# Scriptural case for general and special worship



## au5t1n (Feb 3, 2016)

*.*

.


----------



## brendanchatt (Feb 3, 2016)

I've heard there are two Greek words translated 'worship,' the one referring to special worship denoting prostration...


----------



## MW (Feb 3, 2016)

Rather than use individual words or texts I find it best to begin with the solid blocks of teaching in 1 Cor. 8-10, and 11-14. In 8-10 there are casuistic arguments based on the moral duty to serve God in all of life. In 11-14 there is an emphasis on instituted ordinances in connection with the body of Christ coming together in one place. This has the advantage of showing that the distinction is not being imposed on the Scripture but is an organic structure in the Scriptural teaching of the church.


----------



## ZackF (Feb 4, 2016)

When I saw this thread I expected the title to be "Scriptural case for general and special relativity."


----------



## TylerRay (Feb 6, 2016)

As Rev. Winzer emphasized, the Bible lays out general moral duties and cultic observances. These are different kinds of duties. Moral duties are the same in every age. Cultic duties differ according to the various epochs of redemptive history.


----------



## MW (Feb 7, 2016)

au5t1n said:


> This approach sounds reasonable. Are there any other solid blocks that you would highlight? Perhaps the sections of Exodus that deal primarily with various cases of moral duties (e.g., Exodus 20-23) and those that deal with the institution of the tabernacle (Ex. 25ff)? How do the ceremonials come into play here, as they tended to pervade life, including private life, in that day?



I take Dickson's view that the ten commandments in Exod. 20 are general to all, whilst the commandments from chap. 21 are to Israel as a body politic. These contained some ceremonies relating to the religious aspects of civil life, but were still of particular application to that people as an holy nation. The ceremonial law strictly speaking pertained to drawing near to God, which is connected to the tabernacle in chap. 25ff. This was typical of Christ's mediatorial work and His heavenly ministry. As fulfilled by Christ it is abrogated as a pattern to us except insofar as it shows us the moral necessity to observe God's institutions in worship, as taught by the second commandment. So overall we may conclude the distinction between moral commandments for all of life and positive commandments for worship is inherent in the structure of the text.


----------

--- DATA FOR REVIEW ---
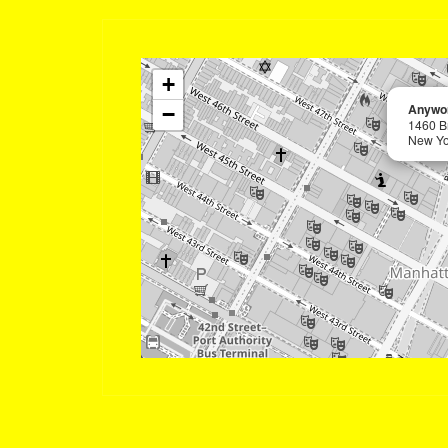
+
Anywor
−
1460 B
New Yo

--- WORK TO COMPLETE ---
**A)** Translate this sentence from the worship thread into Spanish: "Moral duties are the same in every age."
**B)** From the worship thread, return word for word the passage from "## ZackF (Feb" up to and including "(Feb 6, 2016)".

--- TASK-BY-TASK SOLUTIONS ---
**A)** Los deberes morales son los mismos en todas las épocas.

**B)**
## ZackF (Feb 4, 2016)

When I saw this thread I expected the title to be "Scriptural case for general and special relativity."


----------



## TylerRay (Feb 6, 2016)